Next I tried the newspapers. I wrote a quiet, restrained, dispassionate account of Jackson’s case. I made no charges against the men with whom I had talked, nor, for that matter, did I even mention them. I gave the actual facts of the case, the long years Jackson had worked in the mills, his effort to save the machinery from damage and the consequent accident, and his own present wretched and starving condition. The three local newspapers rejected my communication, likewise did the two weeklies.
I got hold of Percy Layton. He was a graduate of the university, had gone in for journalism, and was then serving his apprenticeship as reporter on the most influential of the three newspapers. He smiled when I asked him the reason the newspapers suppressed all mention of Jackson or his case.
“Editorial policy,” he said. “We have nothing to do with that. It’s up to the editors.”
“But why is it policy?” I asked.
“We’re all solid with the corporations,” he answered. “If you paid advertising rates, you couldn’t get any such matter into the papers. A man who tried to smuggle it in would lose his job. You couldn’t get it in if you paid ten times the regular advertising rates.”
“How about your own policy?” I questioned. “It would seem your function is to twist truth at the command of your employers, who, in turn, obey the behests of the corporations.”

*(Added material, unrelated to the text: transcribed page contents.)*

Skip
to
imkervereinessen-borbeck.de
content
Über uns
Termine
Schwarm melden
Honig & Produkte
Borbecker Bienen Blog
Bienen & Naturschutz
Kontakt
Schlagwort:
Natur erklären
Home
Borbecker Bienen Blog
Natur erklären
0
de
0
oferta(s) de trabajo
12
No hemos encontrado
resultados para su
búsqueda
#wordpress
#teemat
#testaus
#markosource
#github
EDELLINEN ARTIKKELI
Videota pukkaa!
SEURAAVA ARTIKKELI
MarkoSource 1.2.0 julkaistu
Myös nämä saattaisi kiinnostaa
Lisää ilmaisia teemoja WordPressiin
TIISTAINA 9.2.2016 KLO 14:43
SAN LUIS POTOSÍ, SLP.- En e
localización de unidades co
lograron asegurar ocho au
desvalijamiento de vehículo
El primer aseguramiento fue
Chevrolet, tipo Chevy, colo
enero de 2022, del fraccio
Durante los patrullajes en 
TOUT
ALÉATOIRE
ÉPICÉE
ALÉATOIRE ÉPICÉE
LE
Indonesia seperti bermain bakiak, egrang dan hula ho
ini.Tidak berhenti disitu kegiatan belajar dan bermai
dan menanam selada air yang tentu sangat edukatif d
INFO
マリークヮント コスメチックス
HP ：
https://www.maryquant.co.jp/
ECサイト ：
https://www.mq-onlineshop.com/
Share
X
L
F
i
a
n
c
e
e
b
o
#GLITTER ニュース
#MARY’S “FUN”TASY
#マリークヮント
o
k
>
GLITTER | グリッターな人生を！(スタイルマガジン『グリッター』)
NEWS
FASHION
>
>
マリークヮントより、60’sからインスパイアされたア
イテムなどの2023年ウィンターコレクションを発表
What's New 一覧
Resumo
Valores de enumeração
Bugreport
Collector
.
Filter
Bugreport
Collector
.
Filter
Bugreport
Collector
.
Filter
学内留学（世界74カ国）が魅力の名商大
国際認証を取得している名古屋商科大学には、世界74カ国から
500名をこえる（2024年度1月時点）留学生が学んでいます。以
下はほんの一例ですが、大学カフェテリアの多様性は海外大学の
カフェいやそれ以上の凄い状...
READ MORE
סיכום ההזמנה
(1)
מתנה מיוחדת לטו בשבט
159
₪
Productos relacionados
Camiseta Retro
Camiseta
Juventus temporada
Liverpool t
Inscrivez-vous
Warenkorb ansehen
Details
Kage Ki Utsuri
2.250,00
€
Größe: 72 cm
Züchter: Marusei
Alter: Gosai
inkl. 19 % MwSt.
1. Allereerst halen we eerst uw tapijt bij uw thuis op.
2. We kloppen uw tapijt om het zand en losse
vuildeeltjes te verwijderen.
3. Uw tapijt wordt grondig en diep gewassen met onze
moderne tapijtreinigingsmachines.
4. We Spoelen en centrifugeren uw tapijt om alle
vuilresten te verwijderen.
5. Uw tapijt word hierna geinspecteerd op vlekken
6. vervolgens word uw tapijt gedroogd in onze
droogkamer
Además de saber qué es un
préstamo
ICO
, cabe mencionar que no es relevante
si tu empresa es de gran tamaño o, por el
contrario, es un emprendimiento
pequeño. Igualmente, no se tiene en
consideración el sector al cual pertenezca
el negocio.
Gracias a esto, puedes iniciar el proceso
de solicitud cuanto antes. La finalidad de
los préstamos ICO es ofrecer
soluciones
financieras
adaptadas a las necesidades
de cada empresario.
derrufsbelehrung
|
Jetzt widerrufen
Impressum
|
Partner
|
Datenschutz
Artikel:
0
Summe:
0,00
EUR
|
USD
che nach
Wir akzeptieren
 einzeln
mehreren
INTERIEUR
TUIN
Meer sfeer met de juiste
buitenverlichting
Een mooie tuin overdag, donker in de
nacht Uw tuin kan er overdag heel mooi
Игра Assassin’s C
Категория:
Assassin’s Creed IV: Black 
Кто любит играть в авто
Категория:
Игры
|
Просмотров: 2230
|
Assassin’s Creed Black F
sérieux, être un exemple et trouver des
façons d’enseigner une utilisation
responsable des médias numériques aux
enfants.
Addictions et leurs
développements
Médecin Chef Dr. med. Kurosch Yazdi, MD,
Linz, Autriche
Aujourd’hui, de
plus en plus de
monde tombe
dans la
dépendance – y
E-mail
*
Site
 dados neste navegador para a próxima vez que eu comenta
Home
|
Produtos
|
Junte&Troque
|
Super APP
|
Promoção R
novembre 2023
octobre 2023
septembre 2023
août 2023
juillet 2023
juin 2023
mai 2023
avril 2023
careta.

“I haven’t anything to do with that.” He looked uncomfortable for the moment, then brightened as he saw his way out. “I, myself, do not write untruthful things. I keep square all right with my own conscience. Of course, there’s lots that’s repugnant in the course of the day’s work. But then, you see, that’s all part of the day’s work,” he wound up boyishly.
“Yet you expect to sit at an editor’s desk some day and conduct a policy.”
“I’ll be case-hardened by that time,” was his reply.
“Since you are not yet case-hardened, tell me what you think right now about the general editorial policy.”